The UK’s NCA seemingly got involved because in addition to DDoSing ProtonMail and Krebs’ website the group had been attacking government agencies in a number of countries.

And, well, bragging via Twitter that they were untouchable to the Feds…

ProntonMail says once law enforcement agencies got involved they filed MLAT requests asking ProtonMail to assist. Not that it would have been able to hand over much user data, given the e2e calibre of its encryption.

On that point Yen elides going into detail when we ask exactly what data it was able to pull from their accounts — saying only: “There is not a lot from ProtonMail actually, because all emails on our system are encrypted. However, there were plenty of clues elsewhere.

“Like with all criminal groups, they left traces across the Internet which our investigative team was able to uncover. This combined with the information we received from trusted sources in the infosec community and the requests from law enforcement, made it possible to connect the dots and make a conclusive identification.”

According to ProtonMail’s blog, it was able to conclusively identify Duke-Cohan as a member of Apophis Squad in the first week of August — and says it informed law enforcement on August 8.

However UK police did not move to immediately arrest Duke-Cohan — so through much of August ProtonMail’s service remained under DDoS attack (though it says it was able to mitigate this thanks to Radware’s counter DDoS efforts).

While still at liberty, Duke-Cohan managed to wreak further havoc — posing in another hoax call as the father of a distressed airline passenger on a United Airlines Flight from London to San Francisco flight, on August 9, claiming it had been hijacked and that there was a bomb on the plane.

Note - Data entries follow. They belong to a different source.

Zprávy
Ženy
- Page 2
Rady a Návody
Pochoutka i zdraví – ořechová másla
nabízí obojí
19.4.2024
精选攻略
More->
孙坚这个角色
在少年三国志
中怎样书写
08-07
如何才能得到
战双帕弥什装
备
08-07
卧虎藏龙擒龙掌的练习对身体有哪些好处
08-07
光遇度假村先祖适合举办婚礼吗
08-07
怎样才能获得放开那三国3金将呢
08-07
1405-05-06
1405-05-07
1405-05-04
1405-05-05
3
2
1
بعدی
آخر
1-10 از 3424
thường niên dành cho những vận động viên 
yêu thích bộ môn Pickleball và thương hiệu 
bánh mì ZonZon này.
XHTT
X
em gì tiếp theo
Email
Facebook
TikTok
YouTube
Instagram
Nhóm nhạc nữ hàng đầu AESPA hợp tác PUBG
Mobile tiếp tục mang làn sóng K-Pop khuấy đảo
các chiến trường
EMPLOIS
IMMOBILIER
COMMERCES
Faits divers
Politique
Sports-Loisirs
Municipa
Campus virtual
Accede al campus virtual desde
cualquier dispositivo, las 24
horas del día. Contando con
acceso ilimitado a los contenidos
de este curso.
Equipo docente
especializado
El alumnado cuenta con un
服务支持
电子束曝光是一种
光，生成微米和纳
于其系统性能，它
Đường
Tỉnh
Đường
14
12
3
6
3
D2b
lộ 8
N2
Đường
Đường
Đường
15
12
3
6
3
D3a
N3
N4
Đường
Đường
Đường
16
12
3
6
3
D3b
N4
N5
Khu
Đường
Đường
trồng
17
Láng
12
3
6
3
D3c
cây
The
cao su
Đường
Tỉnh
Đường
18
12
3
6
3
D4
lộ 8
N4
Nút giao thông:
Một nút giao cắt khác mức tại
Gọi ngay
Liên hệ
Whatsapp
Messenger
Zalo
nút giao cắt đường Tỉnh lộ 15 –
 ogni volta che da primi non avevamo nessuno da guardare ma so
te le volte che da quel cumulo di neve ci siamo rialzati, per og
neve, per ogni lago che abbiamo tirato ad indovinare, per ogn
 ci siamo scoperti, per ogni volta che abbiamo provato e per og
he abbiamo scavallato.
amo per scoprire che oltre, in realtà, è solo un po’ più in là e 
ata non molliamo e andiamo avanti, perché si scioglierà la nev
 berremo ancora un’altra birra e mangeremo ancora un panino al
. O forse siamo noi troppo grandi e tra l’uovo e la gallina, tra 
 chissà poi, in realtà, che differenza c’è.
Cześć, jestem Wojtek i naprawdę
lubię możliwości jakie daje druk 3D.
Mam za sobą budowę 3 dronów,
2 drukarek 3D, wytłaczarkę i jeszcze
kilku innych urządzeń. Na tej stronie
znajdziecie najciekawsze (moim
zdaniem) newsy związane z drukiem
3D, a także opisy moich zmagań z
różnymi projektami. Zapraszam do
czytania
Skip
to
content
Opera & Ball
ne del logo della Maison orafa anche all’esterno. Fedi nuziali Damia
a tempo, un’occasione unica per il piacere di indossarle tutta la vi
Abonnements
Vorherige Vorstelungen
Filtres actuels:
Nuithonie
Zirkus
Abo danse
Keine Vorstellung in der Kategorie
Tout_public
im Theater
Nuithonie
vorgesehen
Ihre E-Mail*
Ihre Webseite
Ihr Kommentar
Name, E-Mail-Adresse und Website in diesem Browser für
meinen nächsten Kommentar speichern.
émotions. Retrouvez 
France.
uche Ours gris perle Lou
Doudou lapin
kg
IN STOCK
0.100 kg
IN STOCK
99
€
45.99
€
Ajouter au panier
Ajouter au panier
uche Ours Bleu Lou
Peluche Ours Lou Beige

ProtonMail says the plane, United Airlines Flight 949, was quarantined upon arrival in San Francisco and “extensively searched”. “This, combined with the fact that Apophis Squad had threatened to send bomb threats to UK schools when school started again in September, made it necessary for British police to take action,” it adds. 

Duke-Cohan was finally arrested on August 31 by officers from the NCA. And this week the U.K. teenager from Watford, near London, pled guilty to the airline and school hoaxes.

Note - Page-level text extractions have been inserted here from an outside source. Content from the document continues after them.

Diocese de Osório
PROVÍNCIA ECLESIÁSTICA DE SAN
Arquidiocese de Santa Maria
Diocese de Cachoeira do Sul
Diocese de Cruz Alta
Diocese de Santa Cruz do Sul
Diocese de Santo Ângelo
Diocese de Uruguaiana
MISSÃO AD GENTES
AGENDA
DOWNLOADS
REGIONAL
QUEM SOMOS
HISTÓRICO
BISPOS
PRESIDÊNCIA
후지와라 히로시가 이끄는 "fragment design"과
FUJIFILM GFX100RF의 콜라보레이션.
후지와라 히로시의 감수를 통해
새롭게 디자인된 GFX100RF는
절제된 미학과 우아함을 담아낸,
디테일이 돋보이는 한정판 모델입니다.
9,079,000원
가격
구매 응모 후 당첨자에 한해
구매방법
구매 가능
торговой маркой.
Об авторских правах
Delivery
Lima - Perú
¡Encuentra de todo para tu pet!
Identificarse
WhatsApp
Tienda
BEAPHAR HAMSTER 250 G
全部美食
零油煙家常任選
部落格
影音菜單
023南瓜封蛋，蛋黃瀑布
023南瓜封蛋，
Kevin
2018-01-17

ProntonMail suggests further charges are pending — and “possible extradition to the U.S.”.

The two other entities Yen says also targeted ProtonMail for DDoS this summer remain unnamed for now.

But he couches them as “substantially more sophisticated and innovative”, adding that they pose “more grave threats to the internet community”.

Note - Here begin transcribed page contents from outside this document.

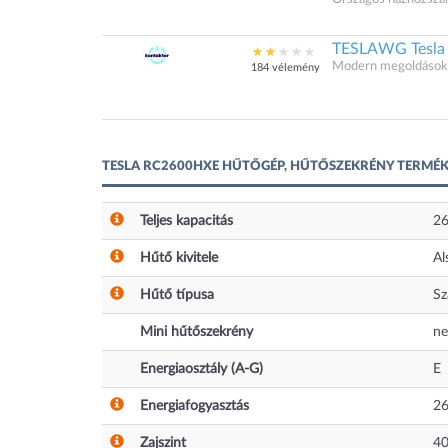
TESLAWG Tesla 
Modern megoldások.
184 vélemény
TESLA RC2600HXE HŰTŐGÉP, HŰTŐSZEKRÉNY TERMÉK
Teljes kapacitás
2
Hűtő kivitele
Al
Hűtő típusa
Sz
Mini hűtőszekrény
n
Energiaosztály (A-G)
E
Energiafogyasztás
2
Zajszint
4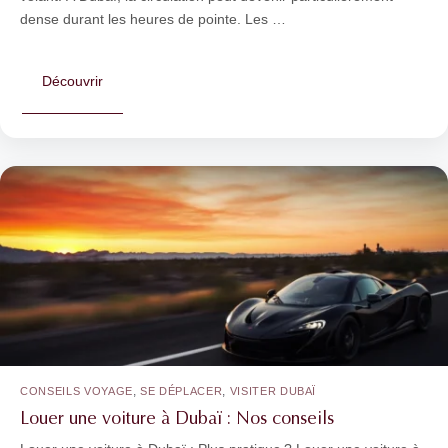
dense durant les heures de pointe. Les …
Découvrir
,
,
CONSEILS VOYAGE
SE DÉPLACER
VISITER DUBAÏ
Louer une voiture à Dubaï : Nos conseils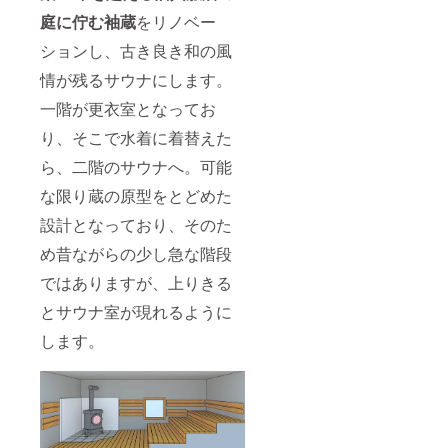
約制と
つき１
祝日）
なりま
名様１
庭に佇む袖蔵
をリノベー
のみ使
すの
回限り
用可能
ションし、古き良き和の風
で、事
有効で
です。
前に予
す。 ※
※完全予
情が残るサウナにします。
約が必
貸切利
約制と
要で
用可能
なりま
一階が更衣室となってお
す。 ※
日（主
すの
予約方
に土日
で、事
り、そこで水着に着替えた
法につ
祝日）
前に予
いて
のみ使
ら、二階のサウナへ。可能
約が必
は、
用可能
要で
な限り蔵の原型をとどめた
メール
です。
す。 ※
および
※完全予
予約方
設計となっており、そのた
郵送に
約制と
法につ
てご案
なりま
いて
め昔ながらの少し急な階段
内いた
すの
は、
しま
で、事
メール
ではありますが、上りきる
す。 ※
前に予
および
サウナ
約が必
郵送に
とサウナ室が現れるように
好きの
要で
てご案
します。
方なら
す。 ※
内いた
誰でも
予約方
しま
ご利用
法につ
す。
いただ
いて
けま
は、
す。
メール
および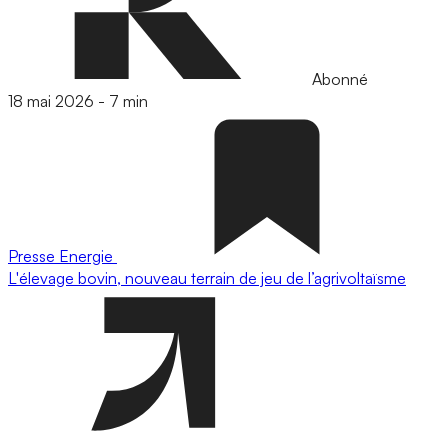
Abonné
18 mai 2026
-
7 min
Presse
Energie
L'élevage bovin, nouveau terrain de jeu de l’agrivoltaïsme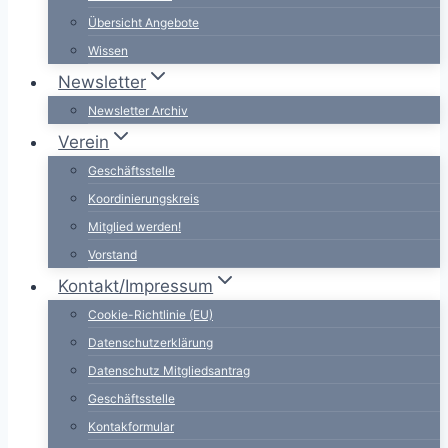
Übersicht Angebote
Wissen
Newsletter
Newsletter Archiv
Verein
Geschäftsstelle
Koordinierungskreis
Mitglied werden!
Vorstand
Kontakt/Impressum
Cookie-Richtlinie (EU)
Datenschutzerklärung
Datenschutz Mitgliedsantrag
Geschäftsstelle
Kontakformular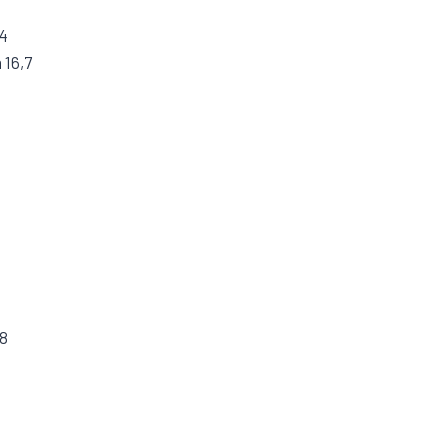
,4
 16,7
,8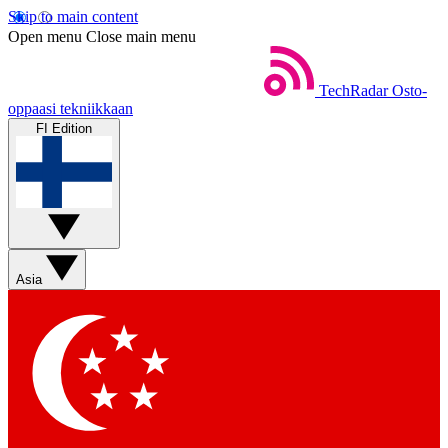
Skip to main content
Open menu
Close main menu
TechRadar
Osto-
oppaasi tekniikkaan
FI Edition
Asia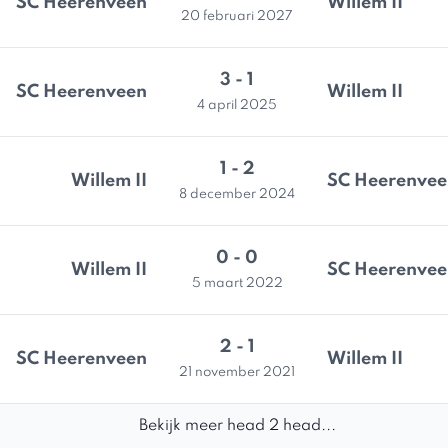
SC Heerenveen
Willem II
20 februari 2027
3 - 1
SC Heerenveen
Willem II
4 april 2025
1 - 2
Willem II
SC Heerenvee
8 december 2024
0 - 0
Willem II
SC Heerenvee
5 maart 2022
2 - 1
SC Heerenveen
Willem II
21 november 2021
Bekijk meer head 2 head...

“There were some techniques used that had never been seen out in the wild before and were more difficult to contend with. We were fortunate to be defended by Radware, as they were able to adapt to the new threats rapidly. We have confirmed one of these threat actors was financially driven and had been paid to attack ProtonMail,” he says.

“Because of the danger posed by these groups, we will actively work with law enforcement and other infosec professionals to track them down. A big part of this is sharing intelligence,” he adds, praising Krebs for assisting with information that was “instrumental for conclusively identifying the people behind Apophis Squad”.

“Going forward, we will continue to aggressively go after all groups who attack ProtonMail in order to protect our users,” he adds.